Quote the records exactly, starting at the first line and stopping after the line with "(pdf_back_fp_property_popups yes)"; skip the pictures.

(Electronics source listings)
◆ ◆ ◆ ◆ ◆
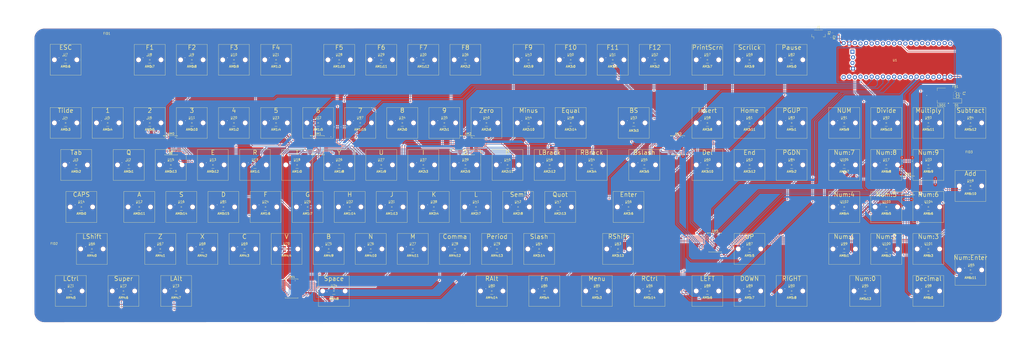
<source format=kicad_pcb>
(kicad_pcb
	(version 20240108)
	(generator "pcbnew")
	(generator_version "8.0")
	(general
		(thickness 1.6)
		(legacy_teardrops no)
	)
	(paper "A2")
	(layers
		(0 "F.Cu" signal)
		(31 "B.Cu" signal)
		(32 "B.Adhes" user "B.Adhesive")
		(33 "F.Adhes" user "F.Adhesive")
		(34 "B.Paste" user)
		(35 "F.Paste" user)
		(36 "B.SilkS" user "B.Silkscreen")
		(37 "F.SilkS" user "F.Silkscreen")
		(38 "B.Mask" user)
		(39 "F.Mask" user)
		(40 "Dwgs.User" user "User.Drawings")
		(41 "Cmts.User" user "User.Comments")
		(42 "Eco1.User" user "User.Eco1")
		(43 "Eco2.User" user "User.Eco2")
		(44 "Edge.Cuts" user)
		(45 "Margin" user)
		(46 "B.CrtYd" user "B.Courtyard")
		(47 "F.CrtYd" user "F.Courtyard")
		(48 "B.Fab" user)
		(49 "F.Fab" user)
		(50 "User.1" user)
		(51 "User.2" user)
		(52 "User.3" user)
		(53 "User.4" user)
		(54 "User.5" user)
		(55 "User.6" user)
		(56 "User.7" user)
		(57 "User.8" user)
		(58 "User.9" user)
	)
	(setup
		(stackup
			(layer "F.SilkS"
				(type "Top Silk Screen")
			)
			(layer "F.Paste"
				(type "Top Solder Paste")
			)
			(layer "F.Mask"
				(type "Top Solder Mask")
				(thickness 0.01)
			)
			(layer "F.Cu"
				(type "copper")
				(thickness 0.035)
			)
			(layer "dielectric 1"
				(type "core")
				(thickness 1.51)
				(material "FR4")
				(epsilon_r 4.5)
				(loss_tangent 0.02)
			)
			(layer "B.Cu"
				(type "copper")
				(thickness 0.035)
			)
			(layer "B.Mask"
				(type "Bottom Solder Mask")
				(thickness 0.01)
			)
			(layer "B.Paste"
				(type "Bottom Solder Paste")
			)
			(layer "B.SilkS"
				(type "Bottom Silk Screen")
			)
			(copper_finish "HAL lead-free")
			(dielectric_constraints no)
		)
		(pad_to_mask_clearance 0)
		(allow_soldermask_bridges_in_footprints no)
		(pcbplotparams
			(layerselection 0x00310fc_ffffffff)
			(plot_on_all_layers_selection 0x0000000_00000000)
			(disableapertmacros no)
			(usegerberextensions no)
			(usegerberattributes yes)
			(usegerberadvancedattributes yes)
			(creategerberjobfile yes)
			(dashed_line_dash_ratio 12.000000)
			(dashed_line_gap_ratio 3.000000)
			(svgprecision 4)
			(plotframeref no)
			(viasonmask no)
			(mode 1)
			(useauxorigin no)
			(hpglpennumber 1)
			(hpglpenspeed 20)
			(hpglpendiameter 15.000000)
			(pdf_front_fp_property_popups yes)
			(pdf_back_fp_property_popups yes)
			(dxfpolygonmode yes)
			(dxfimperialunits yes)
			(dxfusepcbnewfont yes)
			(psnegative no)
			(psa4output no)
			(plotreference yes)
			(plotvalue yes)
			(plotfptext yes)
			(plotinvisibletext no)
			(sketchpadsonfab no)
			(subtractmaskfromsilk no)
			(outputformat 1)
			(mirror no)
			(drillshape 0)
			(scaleselection 1)
			(outputdirectory "")
		)
	)
	(net 0 "")
	(net 1 "SELECT2")
	(net 2 "SELECT0")
	(net 3 "+3.3V")
	(net 4 "AM0:3")
	(net 5 "GND")
	(net 6 "AM0:5")
	(net 7 "AM0:2")
	(net 8 "AM0:11")
	(net 9 "AM0:7")
	(net 10 "AM0:8")
	(net 11 "SELECT3")
	(net 12 "AM0:15")
	(net 13 "AM0:1")
	(net 14 "AM0:6")
	(net 15 "AM0:12")
	(net 16 "AM0:4")
	(net 17 "AM0:9")
	(net 18 "AM0")
	(net 19 "AM0:10")
	(net 20 "SELECT1")
	(net 21 "AM0:14")
	(net 22 "AM0:0")
	(net 23 "AM0:13")
	(net 24 "AM1:13")
	(net 25 "AM1:2")
	(net 26 "AM1:0")
	(net 27 "AM1:7")
	(net 28 "AM1:6")
	(net 29 "AM1:15")
	(net 30 "AM1:4")
	(net 31 "AM1:12")
	(net 32 "AM1:9")
	(net 33 "AM1")
	(net 34 "AM1:5")
	(net 35 "AM1:10")
	(net 36 "AM1:8")
	(net 37 "AM1:14")
	(net 38 "AM1:3")
	(net 39 "AM1:1")
	(net 40 "AM1:11")
	(net 41 "AM2:2")
	(net 42 "AM2:13")
	(net 43 "AM2:3")
	(net 44 "AM2:4")
	(net 45 "AM2")
	(net 46 "AM2:9")
	(net 47 "AM2:8")
	(net 48 "AM2:7")
	(net 49 "AM2:11")
	(net 50 "AM2:12")
	(net 51 "AM2:6")
	(net 52 "AM2:1")
	(net 53 "AM2:14")
	(net 54 "AM2:5")
	(net 55 "AM2:0")
	(net 56 "AM2:10")
	(net 57 "AM3:1")
	(net 58 "AM3:0")
	(net 59 "AM3:9")
	(net 60 "AM3:13")
	(net 61 "AM3:11")
	(net 62 "AM3:3")
	(net 63 "AM3:10")
	(net 64 "AM3:2")
	(net 65 "AM3:12")
	(net 66 "AM3:7")
	(net 67 "AM3")
	(net 68 "AM3:8")
	(net 69 "AM3:4")
	(net 70 "AM3:14")
	(net 71 "AM3:6")
	(net 72 "AM3:5")
	(net 73 "AM4:4")
	(net 74 "AM4:9")
	(net 75 "AM4")
	(net 76 "AM4:0")
	(net 77 "AM4:12")
	(net 78 "AM4:7")
	(net 79 "AM4:6")
	(net 80 "AM4:11")
	(net 81 "AM4:8")
	(net 82 "AM4:3")
	(net 83 "AM4:13")
	(net 84 "AM4:5")
	(net 85 "AM4:1")
	(net 86 "AM4:10")
	(net 87 "AM4:2")
	(net 88 "AM4:14")
	(net 89 "AM5:4")
	(net 90 "AM5:13")
	(net 91 "AM5:8")
	(net 92 "AM5:7")
	(net 93 "AM5:9")
	(net 94 "AM5:12")
	(net 95 "AM5:14")
	(net 96 "AM5:0")
	(net 97 "AM5:6")
	(net 98 "AM5:11")
	(net 99 "AM5")
	(net 100 "AM5:1")
	(net 101 "AM5:5")
	(net 102 "AM5:2")
	(net 103 "AM5:10")
	(net 104 "AM5:3")
	(net 105 "AM6:4")
	(net 106 "AM6:0")
	(net 107 "AM6:9")
	(net 108 "AM6:7")
	(net 109 "AM6:10")
	(net 110 "AM6:5")
	(net 111 "AM6:6")
	(net 112 "AM6:3")
	(net 113 "AM6:11")
	(net 114 "AM6:8")
	(net 115 "AM6:2")
	(net 116 "AM6")
	(net 117 "AM6:1")
	(net 118 "+3.3V_QWIIC")
	(net 119 "PB6_SCL1")
	(net 120 "PB7_SDA1")
	(net 121 "PB3_DISP_SCK")
	(net 122 "RGBLED")
	(net 123 "PB4_DISP_CS")
	(net 124 "PA7_MOSI1")
	(net 125 "SWD_3.3V")
	(net 126 "unconnected-(U1-PB2-Pad36)")
	(net 127 "PWR_SENSE")
	(net 128 "SWCLK")
	(net 129 "SWDIO")
	(net 130 "unconnected-(U1-VBAT-Pad21)")
	(net 131 "PA8_DISP_DATA")
	(net 132 "unconnected-(U1-PC15-Pad24)")
	(net 133 "USART1_RX")
	(net 134 "+5V")
	(net 135 "unconnected-(U1-PC13-Pad22)")
	(net 136 "unconnected-(U1-5V-Pad18)")
	(net 137 "unconnected-(U1-3V3-Pad38)")
	(net 138 "FLASH_CS")
	(net 139 "PA5_SCK1")
	(net 140 "NRST")
	(net 141 "PB15_MOSI2")
	(net 142 "USB_D+")
	(net 143 "PA6_MISO1")
	(net 144 "USART1_TX")
	(net 145 "PB14_MISO2")
	(net 146 "PB13_SCK2")
	(net 147 "USB_D-")
	(net 148 "Net-(LDO1-VI)")
	(net 149 "Net-(D1-K)")
	(net 150 "Net-(F1-Pad2)")
	(footprint "void_switch:VoidSwitch_2u_SMD" (layer "F.Cu") (at 361.87 118.2))
	(footprint "void_switch:VoidSwitch_1u_SMD" (layer "F.Cu") (at 152.32 137.25))
	(footprint "void_switch:VoidSwitch_1u_SMD" (layer "F.Cu") (at 223.7575 175.35))
	(footprint "void_switch:VoidSwitch_1u_SMD" (layer "F.Cu") (at 266.62 137.25))
	(footprint "void_switch:VoidSwitch_1u_SMD" (layer "F.Cu") (at 457.12 118.2))
	(footprint "Package_TO_SOT_SMD:SOT-23" (layer "F.Cu") (at 228.52 137.25))
	(footprint "Package_TO_SOT_SMD:SOT-23" (layer "F.Cu") (at 495.22 194.4))
	(footprint "void_switch:VoidSwitch_1u_SMD" (layer "F.Cu") (at 495.22 194.4))
	(footprint "Package_TO_SOT_SMD:SOT-23" (layer "F.Cu") (at 280.9075 175.35))
	(footprint "void_switch:VoidSwitch_1u_SMD" (layer "F.Cu") (at 104.695 118.2))
	(footprint "Capacitor_SMD:C_0402_1005Metric" (layer "F.Cu") (at 506.55 106.295))
	(footprint "Package_TO_SOT_SMD:SOT-23" (layer "F.Cu") (at 433.3075 137.25))
	(footprint "Package_TO_SOT_SMD:SOT-23" (layer "F.Cu") (at 123.745 118.2))
	(footprint "Package_TO_SOT_SMD:SOT-23" (layer "F.Cu") (at 111.83875 156.3))
	(footprint "Fuse:Fuse_0603_1608Metric" (layer "F.Cu") (at 510.15 104.7675 90))
	(footprint "Package_TO_SOT_SMD:SOT-23" (layer "F.Cu") (at 266.62 89.625))
	(footprint "Package_TO_SOT_SMD:SOT-23" (layer "F.Cu") (at 290.4325 156.3))
	(footprint "void_switch:VoidSwitch_1u_SMD" (layer "F.Cu") (at 204.7075 175.35))
	(footprint "void_switch:VoidSwitch_1u_SMD" (layer "F.Cu") (at 180.895 118.2))
	(footprint "void_switch:VoidSwitch_1u_SMD" (layer "F.Cu") (at 495.22 137.25))
	(footprint "Package_TO_SOT_SMD:SOT-23" (layer "F.Cu") (at 204.7075 175.35))
	(footprint "Package_TO_SOT_SMD:SOT-23" (layer "F.Cu") (at 199.945 89.625))
	(footprint "Package_TO_SOT_SMD:SOT-23" (layer "F.Cu") (at 285.67 137.25))
	(footprint "void_switch:VoidSwitch_1u_SMD" (layer "F.Cu") (at 214.2325 156.3))
	(footprint "Package_TO_SOT_SMD:SOT-23" (layer "F.Cu") (at 395.2075 194.4))
	(footprint "void_switch:VoidSwitch_1u_SMD" (layer "F.Cu") (at 138.0325 156.3))
	(footprint "Package_TO_SOT_SMD:SOT-23" (layer "F.Cu") (at 414.2575 175.35))
	(footprint "Package_TO_SOT_SMD:SOT-23" (layer "F.Cu") (at 266.62 137.25))
	(footprint "Package_TO_SOT_SMD:SOT-23" (layer "F.Cu") (at 476.17 156.3))
	(footprint "Package_TO_SOT_SMD:SOT-23" (layer "F.Cu") (at 142.795 118.2))
	(footprint "void_switch:VoidSwitch_1u_SMD" (layer "F.Cu") (at 309.4825 156.3))
	(footprint "void_switch:VoidSwitch_1u_SMD" (layer "F.Cu") (at 190.42 137.25))
	(footprint "Package_TO_SOT_SMD:SOT-23" (layer "F.Cu") (at 104.695 118.2))
	(footprint "void_switch:VoidSwitch_1u_SMD" (layer "F.Cu") (at 476.17 175.35))
	(footprint "void_switch:VoidSwitch_1u_SMD" (layer "F.Cu") (at 299.9575 175.35))
	(footprint "Package_TO_SOT_SMD:SOT-23" (layer "F.Cu") (at 514.27 146.775))
	(footprint "Package_TO_SOT_SMD:SOT-23" (layer "F.Cu") (at 433.3075 89.625))
	(footprint "void_switch:VoidSwitch_1u_SMD" (layer "F.Cu") (at 476.17 137.25))
	(footprint "Package_TO_SOT_SMD:SOT-23"
		(layer "F.Cu")
		(uuid "2a714eee-2d50-4fa8-9ac5-30c0b8f6741e")
		(at 161.845 89.625)
		(descr "SOT, 3 Pin (JEDEC TO-236 Var AB https://www.jedec.org/document_search?search_api_views_fulltext=TO-236), generated with kicad-footprint-generator ipc_gullwing_generator.py")
		(tags "SOT TO_SOT_SMD")
		(property "Reference" "U9"
			(at 0 -2.4 0)
			(layer "F.SilkS")
			(uuid "0496f513-98f3-4db6-8cbe-d7f0e993fd6a")
			(effects
				(font
					(size 1 1)
					(thickness 0.15)
				)
			)
		)
		(property "Value" "Hall_Sensor"
			(at 0 2.4 0)
			(layer "F.Fab")
			(uuid "13e62a99-1ece-4cda-8004-5367a93cfbff")
			(effects
				(font
					(size 1 1)
					(thickness 0.15)
				)
			)
		)
		(property "Footprint" "Package_TO_SOT_SMD:SOT-23"
			(at 0 0 0)
			(layer "F.Fab")
			(hide yes)
			(uuid "ae04af9b-9008-40ee-847c-d670f4f59206")
			(effects
				(font
					(size 1.27 1.27)
					(thickness 0.15)
				)
			)
		)
		(property "Datasheet" ""
			(at 0 0 0)
			(layer "F.Fab")
			(hide yes)
			(uuid "95f7bf6d-9e0c-4f55-ace4-e2ba37d3ff98")
			(effects
				(font
					(size 1.27 1.27)
					(thickness 0.15)
				)
			)
		)
		(property "Description" "3-pin Linear Hall Effect Sensor"
			(at 0 0 0)
			(layer "F.Fab")
			(hide yes)
			(uuid "74f7e8ef-c23a-4f02-8ff8-ad1e606bb40a")
			(effects
				(font
					(size 1.27 1.27)
					(thickness 0.15)
				)
			)
		)
		(property "LCSC Part" "C266230"
			(at 0 0 0)
			(unlocked yes)
			(layer "F.Fab")
			(hide yes)
			(uuid "ec83270f-868e-4aa8-811d-af32e2e2bbea")
			(effects
				(font
					(size 1 1)
					(thickness 0.15)
				)
			)
		)
		(pr
... [2955807 chars truncated]
</source>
◆ ◆ ◆ ◆ ◆
▶ _Response to this exercise_:
<source format=kicad_pcb>
(kicad_pcb
	(version 20240108)
	(generator "pcbnew")
	(generator_version "8.0")
	(general
		(thickness 1.6)
		(legacy_teardrops no)
	)
	(paper "A2")
	(layers
		(0 "F.Cu" signal)
		(31 "B.Cu" signal)
		(32 "B.Adhes" user "B.Adhesive")
		(33 "F.Adhes" user "F.Adhesive")
		(34 "B.Paste" user)
		(35 "F.Paste" user)
		(36 "B.SilkS" user "B.Silkscreen")
		(37 "F.SilkS" user "F.Silkscreen")
		(38 "B.Mask" user)
		(39 "F.Mask" user)
		(40 "Dwgs.User" user "User.Drawings")
		(41 "Cmts.User" user "User.Comments")
		(42 "Eco1.User" user "User.Eco1")
		(43 "Eco2.User" user "User.Eco2")
		(44 "Edge.Cuts" user)
		(45 "Margin" user)
		(46 "B.CrtYd" user "B.Courtyard")
		(47 "F.CrtYd" user "F.Courtyard")
		(48 "B.Fab" user)
		(49 "F.Fab" user)
		(50 "User.1" user)
		(51 "User.2" user)
		(52 "User.3" user)
		(53 "User.4" user)
		(54 "User.5" user)
		(55 "User.6" user)
		(56 "User.7" user)
		(57 "User.8" user)
		(58 "User.9" user)
	)
	(setup
		(stackup
			(layer "F.SilkS"
				(type "Top Silk Screen")
			)
			(layer "F.Paste"
				(type "Top Solder Paste")
			)
			(layer "F.Mask"
				(type "Top Solder Mask")
				(thickness 0.01)
			)
			(layer "F.Cu"
				(type "copper")
				(thickness 0.035)
			)
			(layer "dielectric 1"
				(type "core")
				(thickness 1.51)
				(material "FR4")
				(epsilon_r 4.5)
				(loss_tangent 0.02)
			)
			(layer "B.Cu"
				(type "copper")
				(thickness 0.035)
			)
			(layer "B.Mask"
				(type "Bottom Solder Mask")
				(thickness 0.01)
			)
			(layer "B.Paste"
				(type "Bottom Solder Paste")
			)
			(layer "B.SilkS"
				(type "Bottom Silk Screen")
			)
			(copper_finish "HAL lead-free")
			(dielectric_constraints no)
		)
		(pad_to_mask_clearance 0)
		(allow_soldermask_bridges_in_footprints no)
		(pcbplotparams
			(layerselection 0x00310fc_ffffffff)
			(plot_on_all_layers_selection 0x0000000_00000000)
			(disableapertmacros no)
			(usegerberextensions no)
			(usegerberattributes yes)
			(usegerberadvancedattributes yes)
			(creategerberjobfile yes)
			(dashed_line_dash_ratio 12.000000)
			(dashed_line_gap_ratio 3.000000)
			(svgprecision 4)
			(plotframeref no)
			(viasonmask no)
			(mode 1)
			(useauxorigin no)
			(hpglpennumber 1)
			(hpglpenspeed 20)
			(hpglpendiameter 15.000000)
			(pdf_front_fp_property_popups yes)
			(pdf_back_fp_property_popups yes)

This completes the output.